One data point is not enough to register as significant, and so my sabbatical in Wrath was just that, a blip. Now, though, the same thing was happening, and I could see the beginnings of a trend.
I'd play the new expansion, hit max level, do some dungeons, check out some raids. Eventually, the drift would set in – sometimes it would hit early, sometimes it wouldn’t come on until midway through the expansion, and I’d burn out. I’d quit, tell myself that I am done, that this time it’s permanent. But, inevitably, the passage of time would bring back the siren song of Azeroth. I’d hear it, calling to me, and over time my initial suspicion would give way to openness, then genuine enthusiasm. I’d return, find my footing, find myself enjoying the end of the expansion, and get ready for the next expansion. Repeat.
The cycle.
In Mists of Pandaria I made it to the Throne of Thunder – the second raid tier – before the familiar drift arrived. I defeated the Thunder King, took a break, came back for the end of the expansion, but as a result I missed the first half of Siege of Orgrimmar. In Warlords of Draenor I played the opening weeks of Highmaul with real investment and then disappeared entirely. Blackrock Foundry went on without me. Hellfire Citadel mostly happened to other people, I only returned in the final weeks of that expansion.

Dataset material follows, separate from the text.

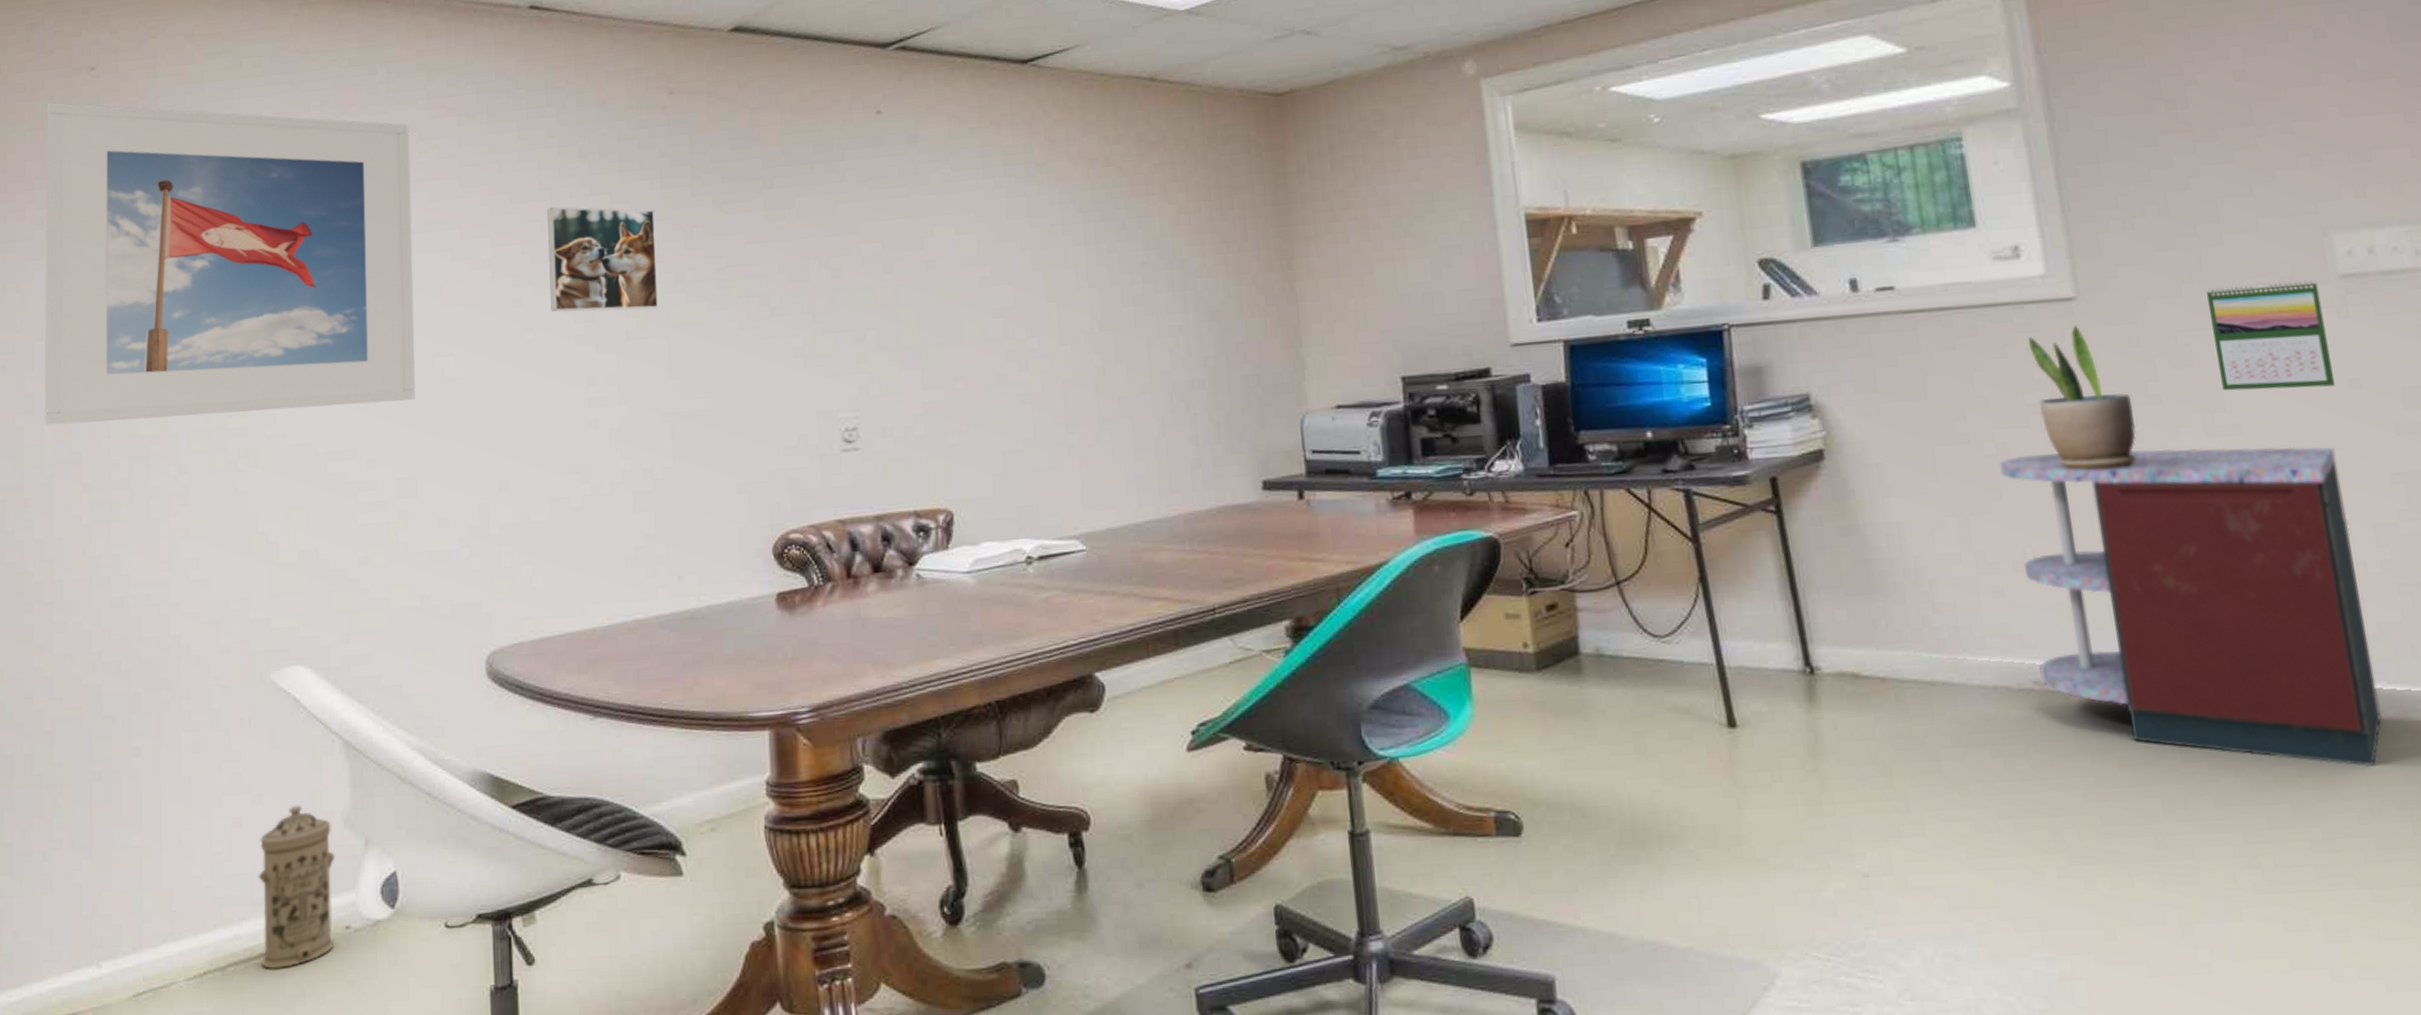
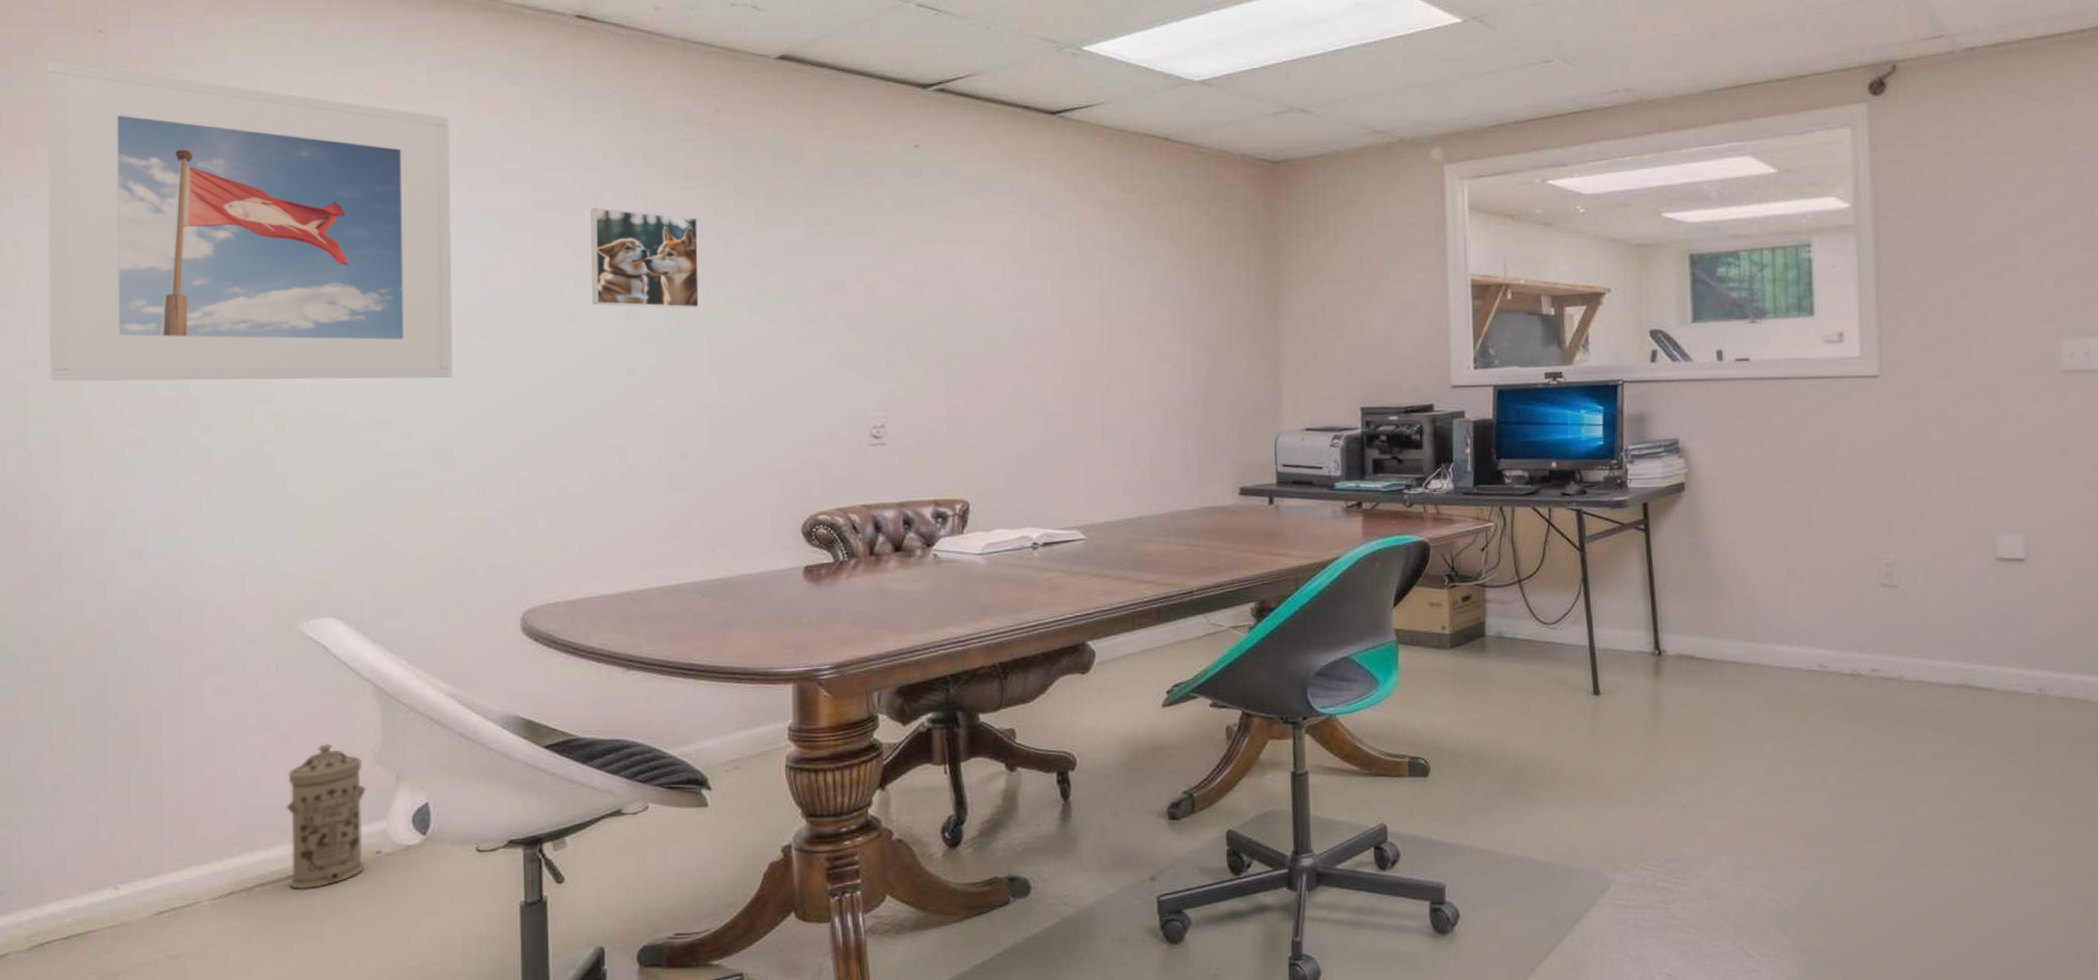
storage cabinet: present [1999,446,2382,766] -> none [1812,494,2051,730]
potted plant: present [2027,325,2137,469] -> none [1842,396,1911,507]
calendar: present [2206,280,2335,391] -> none [1971,373,2050,454]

Legion deserves a special mention, because Legion is the expansion where the cycle had an additional wrinkle – I was expecting a child, my first, a daughter. I did the math, the way first-time parents consider what changes bringing a new human into their lives entails: there will be no time, there will be no margin, there will be absolutely no version of raid schedules and progression content that can survive the arrival of an infant. I had made peace with missing Legion entirely.
And then Blizzard selected me for the beta. This is either cruel irony or the kindness of the universe, depending on your point of view. In the months before my daughter was born, I had the opportunity to level a character and experience the world of Legion on the beta servers – the story, the zones, the shape of what the expansion was trying to be. It was not the same as playing it at launch with the community around it, but it was something. I could be present for it, in my way.
By the time Battle for Azeroth arrived, I had figured out how to be a gamer dad. Not a serious raider – I figured that ship had sailed, and I made my peace with that. But with Mythic+ dungeons and world quests and flexible normal raiding, there were avenues for a player who couldn't commit to hard schedules and couldn't afford to be called away in the middle of a progression attempt. I found casual raid groups that played at reasonable hours. I found content that tolerated my life rather than demanding I reshape my life around it.
On initial viewing, BFA's lore left me genuinely cold. The Horde-versus-Alliance conflict had always felt to me like the wrong conflict to focus on – not because I don't understand faction identity, but because the game had spent fifteen years manufacturing universally existential threats that ought to have rendered the territorial dispute obviously moot. The Burning Legion threatens to consume the universe, and we're supposed to be worried about who controls Hillsbrad? Deathwing cracks the world open, and Garrosh is mana bombing Theramore? The priorities of it never made sense to me. You can't take two guys arguing over a foothold seriously when you've just prevented the literal end of all things.
But I was enjoying myself despite the lore. I found some friendly raid groups. The content was accessible without being insulting or making me feel as though I was being pandered to. I didn't feel the early signs of burnout. I thought, for once, I might actually see an expansion through to its conclusion. I didn't, but not for the same reason as the previous entries in the cycle.